A court uneven

October 03, 2002

PRESIDENTS HAVE almost always used their power to appoint federal judges to help burnish their political legacies. They stack the courts with like-minded jurists whose lifetime tenure far outstrips anyone's hold on the White House.

So it's no surprise that George W. Bush has seized his opportunity with great zeal. Time and again since Mr. Bush captured the White House in 2000, the Senate -- which must approve judicial appointments -- has been faced with nominees whose politics veer distinctly to the right, and whose judicial records often reflect that.

For the most part, that's the way things go, and there's not much point in continued Senate foot-dragging or obstinacy.

But one of Mr. Bush's nominations -- that of South Carolina District Judge Dennis Shedd to the 4th U.S. Circuit Court of Appeals, which covers Maryland and four other states -- goes beyond the acceptable boundaries for a president putting his political stamp on the judiciary.

Judge Shedd's appointment to the 4th Circuit would push the nation's most conservative appeals bench even further outside the legal mainstream for decades to come. It would dig more potholes along an already rocky legal road for minorities seeking redress for discrimination, women in search of the protection of long-established reproductive rights, workers whose employers trample labor laws and even criminal suspects who just want to be read their rights before being carted off to jail.

As much as presidents, being politicians, have the right to pick judicial nominees they agree with, don't they also have a responsibility, as leaders, to secure at least a modicum of judicial balance?

The Senate Judiciary Committee should make that point to Mr. Bush next Tuesday, when it is scheduled to vote on Judge Shedd's nomination. A firm "no" would suggest to the president that the 4th Circuit needs more moderates, not hard-liners.

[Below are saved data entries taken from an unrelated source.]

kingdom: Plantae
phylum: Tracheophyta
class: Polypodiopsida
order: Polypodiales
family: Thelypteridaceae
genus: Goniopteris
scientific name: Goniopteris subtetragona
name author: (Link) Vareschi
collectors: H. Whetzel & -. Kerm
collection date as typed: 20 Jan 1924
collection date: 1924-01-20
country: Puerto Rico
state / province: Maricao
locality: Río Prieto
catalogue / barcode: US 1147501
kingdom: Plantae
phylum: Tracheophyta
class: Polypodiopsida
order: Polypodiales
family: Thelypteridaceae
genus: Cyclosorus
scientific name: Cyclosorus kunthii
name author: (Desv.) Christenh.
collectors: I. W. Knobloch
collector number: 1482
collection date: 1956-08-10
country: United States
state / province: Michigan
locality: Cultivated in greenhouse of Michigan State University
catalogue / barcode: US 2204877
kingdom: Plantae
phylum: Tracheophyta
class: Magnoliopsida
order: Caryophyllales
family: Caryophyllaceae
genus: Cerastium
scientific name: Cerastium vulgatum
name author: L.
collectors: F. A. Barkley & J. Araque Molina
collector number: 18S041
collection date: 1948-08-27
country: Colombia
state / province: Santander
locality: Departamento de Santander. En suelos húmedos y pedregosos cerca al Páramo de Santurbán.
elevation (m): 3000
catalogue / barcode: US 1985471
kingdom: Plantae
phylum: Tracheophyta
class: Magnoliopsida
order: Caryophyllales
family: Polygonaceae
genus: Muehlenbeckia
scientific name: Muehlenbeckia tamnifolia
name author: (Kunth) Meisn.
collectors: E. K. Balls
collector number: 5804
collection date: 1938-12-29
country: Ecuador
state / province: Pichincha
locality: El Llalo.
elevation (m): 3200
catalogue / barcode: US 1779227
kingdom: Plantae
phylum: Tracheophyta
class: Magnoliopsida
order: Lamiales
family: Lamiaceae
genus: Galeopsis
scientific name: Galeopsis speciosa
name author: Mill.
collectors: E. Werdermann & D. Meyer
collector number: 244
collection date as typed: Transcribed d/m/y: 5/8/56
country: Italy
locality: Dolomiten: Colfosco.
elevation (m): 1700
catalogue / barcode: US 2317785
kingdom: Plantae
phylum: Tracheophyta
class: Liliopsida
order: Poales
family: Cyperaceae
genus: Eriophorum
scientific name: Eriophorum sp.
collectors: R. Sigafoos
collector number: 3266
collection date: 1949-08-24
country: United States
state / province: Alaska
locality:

The 4th Circuit has been described by some legal scholars as a vanguard for issues that conservatives would like to see the Supreme Court revisit. It consistently issues opinions that conflict with prevailing law among the other appeals circuits, forcing the high court to weigh in.

The 4th Circuit tried to replace Miranda vs. Arizona -- which requires that criminals be read their rights before being arrested -- with a federal statute that provided less protection. (The Supreme Court overturned that decision.)

The bench has repeatedly tried to place restrictive limits on a woman's right to terminate a pregnancy. It was one of the only benches to uphold a state ban on late-term abortions.

Civil rights cases strain to find sympathetic ears with the 4th Circuit, even in the most blatant cases. Big tobacco found friends on the 4th Circuit willing to challenge the Food and Drug Administration's attempts to regulate the industry. And the 4th Circuit has been called the "black hole" of death penalty cases, based on its near-universal practice of affirming even the most questionable capital convictions.

Judge Shedd would only solidify the court's lopsided foundation.

In 11 years as a judge, he has yet to rule in favor of a plaintiff in an employment discrimination case. Judge Shedd has found for the plaintiff only once in sexual harassment cases in which summary judgment (a judge-issued verdict before trial) was requested.

Judge Shedd's decisions have helped make it easier for states to dodge compliance with the Family and Medical Leave Act. They have consistently sided with defendants in personal injury, product liability and malpractice cases. (In one instance, he dismissed a lawsuit against the South Carolina Department of Social Services by a woman whose child died in foster care.)

Judge Shedd is a conservative, like the majority of the justices on the 4th Circuit -- which, in theory, shouldn't matter.

But in practice, these judges' politics not only influence but seem to guide their decisions. As much as any bench in the country, this circuit needs a moderating influence to balance the will of its majority.

And it's not as though there haven't been chances to add moderation to the bench.

Five times since 1995, former President Bill Clinton nominated middle-of-the-road jurists to the 4th Circuit, seeking a better balance. But the Senate Judiciary Committee -- then controlled by Republicans and notably North Carolina Sen. Jesse Helms -- wouldn't even grant any of those nominees a hearing.

Now, the Senate is close to rubber-stamping Judge Shedd, whose views and judicial record are decidedly more tainted with political considerations than any of the Clinton nominees. How much of a conservative majority would be enough for Mr. Bush? Isn't it time for some parity?

Maryland would also be a big loser if Judge Shedd were confirmed. While there are only two justices on the 4th Circuit from our state, Judge Shedd's appointment would bring South Carolina's total to five -- fully a third of the entire court. And the last nominee Mr. Bush considered from Maryland was actually a D.C. lawyer who didn't even belong to this state's bar.

No one expects Mr. Bush to nominate Democrats to the bench. But nominees such as Judge Shedd make the judicial appointment process more nakedly political than it needs to be -- and they tarnish, rather than polish, the legacy Mr. Bush is hoping to build.